Le ministre de l’Armée Theo Francken (N-VA) : « Poutine sait : si j’utilise des armes nucléaires, elles rayeront Moscou de la carte ».

En tant que secrétaire d’État à l’Asile et à la Migration dans le gouvernement Michel, Théo Francken (47 ans) était souvent en colère, en tant que ministre de la Défense sous De Wever, c’est celui qui rit le plus. Alors que ses collègues doivent lésiner, il est autorisé à reconstruire l’armée belge. « Lors de la migration, j’étais constamment dans un stand de tir, maintenant je suis le patron du stand de tir. »
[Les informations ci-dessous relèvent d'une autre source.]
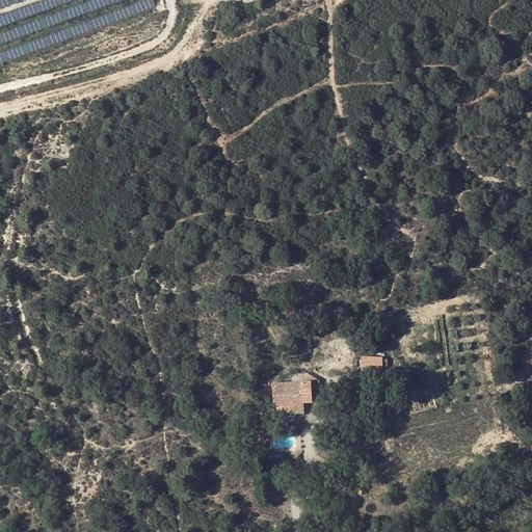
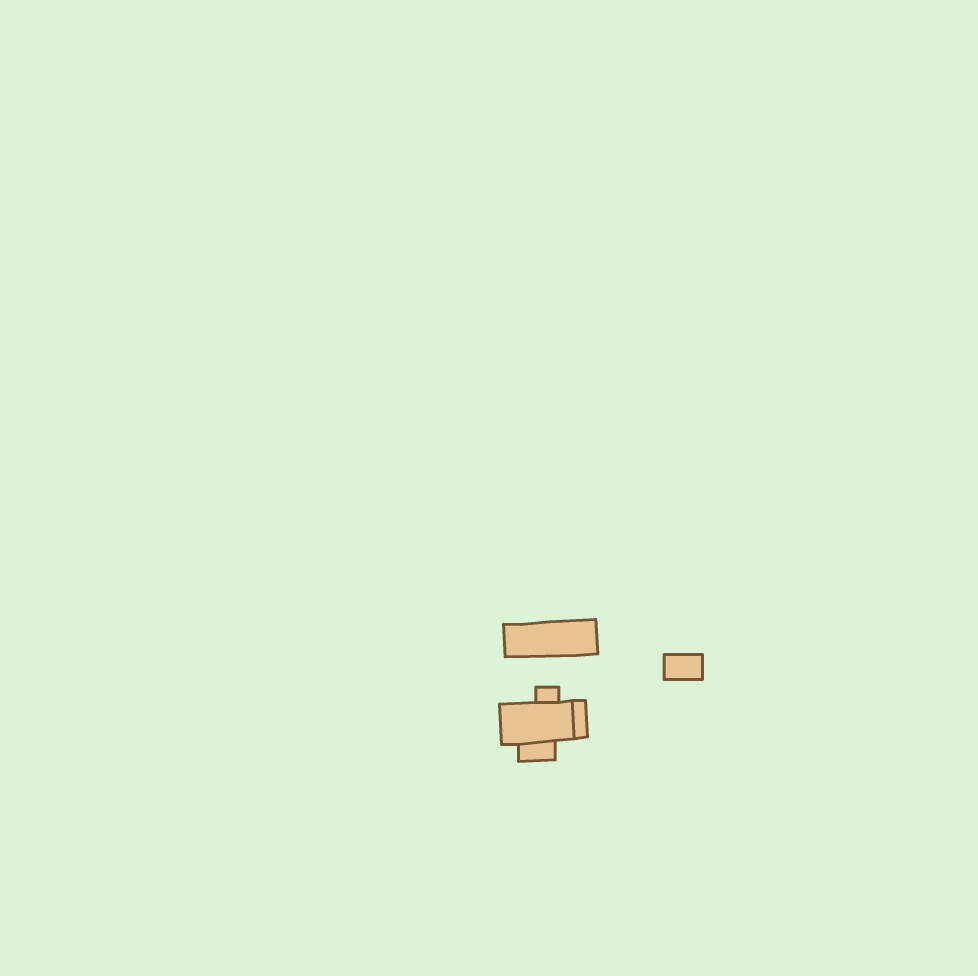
building: none -> [503,619,598,657]

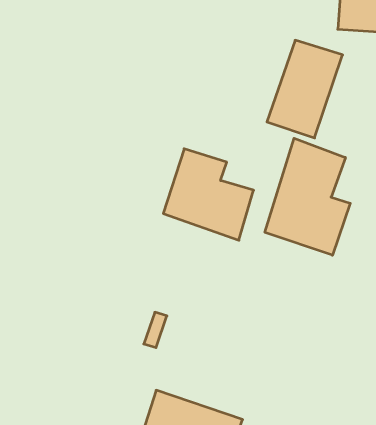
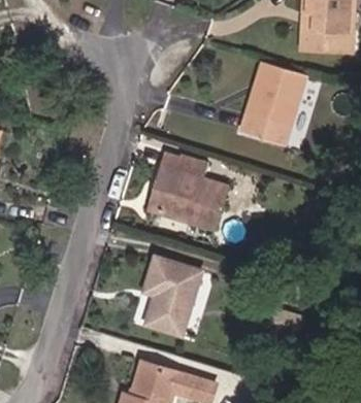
building: [265,138,350,255] -> none
building: none -> [149,259,204,337]

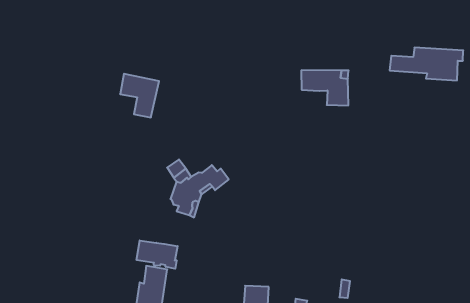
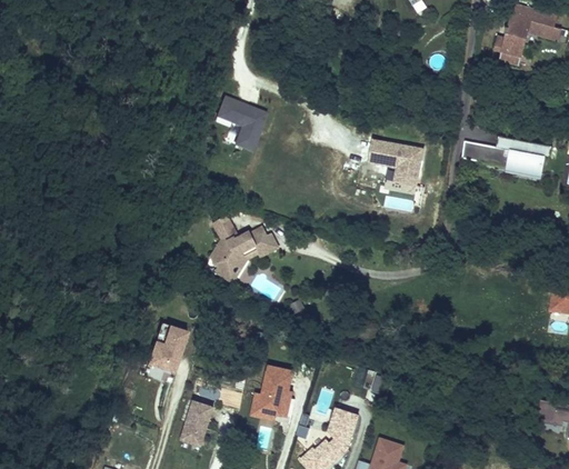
building: [120,74,159,117] -> [222,99,267,151]
building: [137,240,178,269] -> none

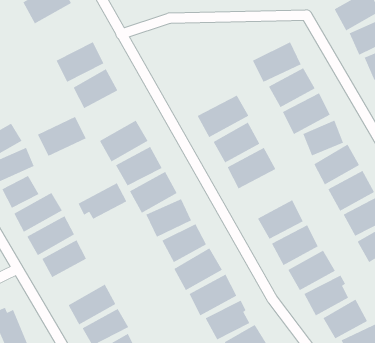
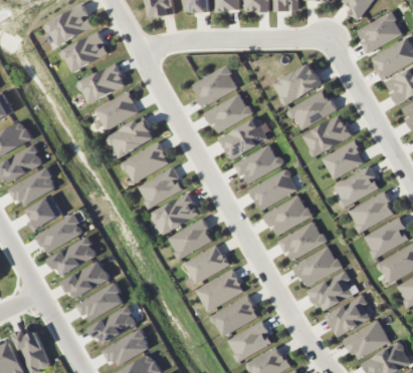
building: none -> [60,31,109,73]
building: none -> [190,65,237,106]
building: none -> [203,93,250,132]
building: [37,116,87,157] -> [106,117,155,157]
building: none -> [263,195,311,236]
building: [78,182,127,220] -> [74,283,124,320]

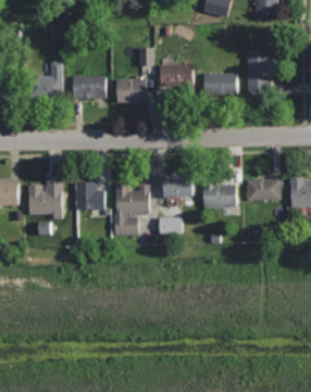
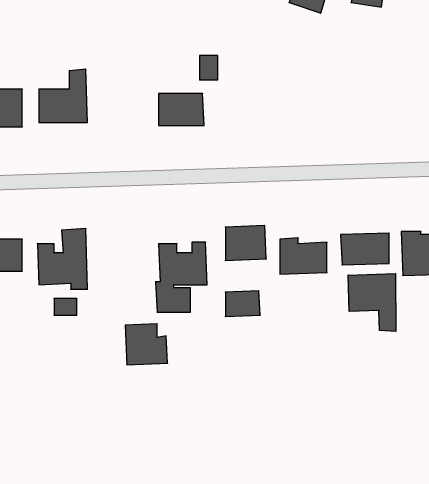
building: [245,49,275,93] -> none
building: [160,63,195,96] -> none
building: [203,73,237,94] -> none
building: [73,75,105,99] -> none
building: [74,181,104,211] -> [125,324,168,365]
building: none -> [348,274,396,331]

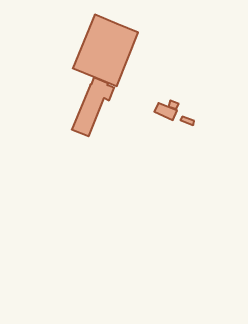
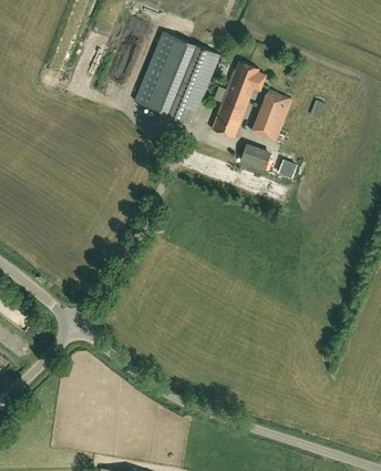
building: none -> [251,91,291,141]
building: [72,78,114,136] -> [210,62,266,139]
Théo Franken. Photo : Tom Little / Reuters

Le journaliste a demandé au ministre s’il craignait que le président russe Vladimir Poutine ne donne l’ordre d’attaquer Bruxelles. « Non, a répondu le ministre, parce qu’alors il frappera au cœur même de l’OTAN. Après cela, nous raserons Moscou », a déclaré M. Franken. Il pense que Vladimir Poutine n’osera pas avoir un affrontement armé direct avec les pays de l’alliance. « Je suis plus enclin à envisager des scénarios de zone grise : des « petits hommes verts » qui, en Estonie, inciteront la minorité russophone contre le « régime nazi ». Avant que vous ne vous en rendiez compte, ils annexeront une partie de l’Estonie », a déclaré le ministre.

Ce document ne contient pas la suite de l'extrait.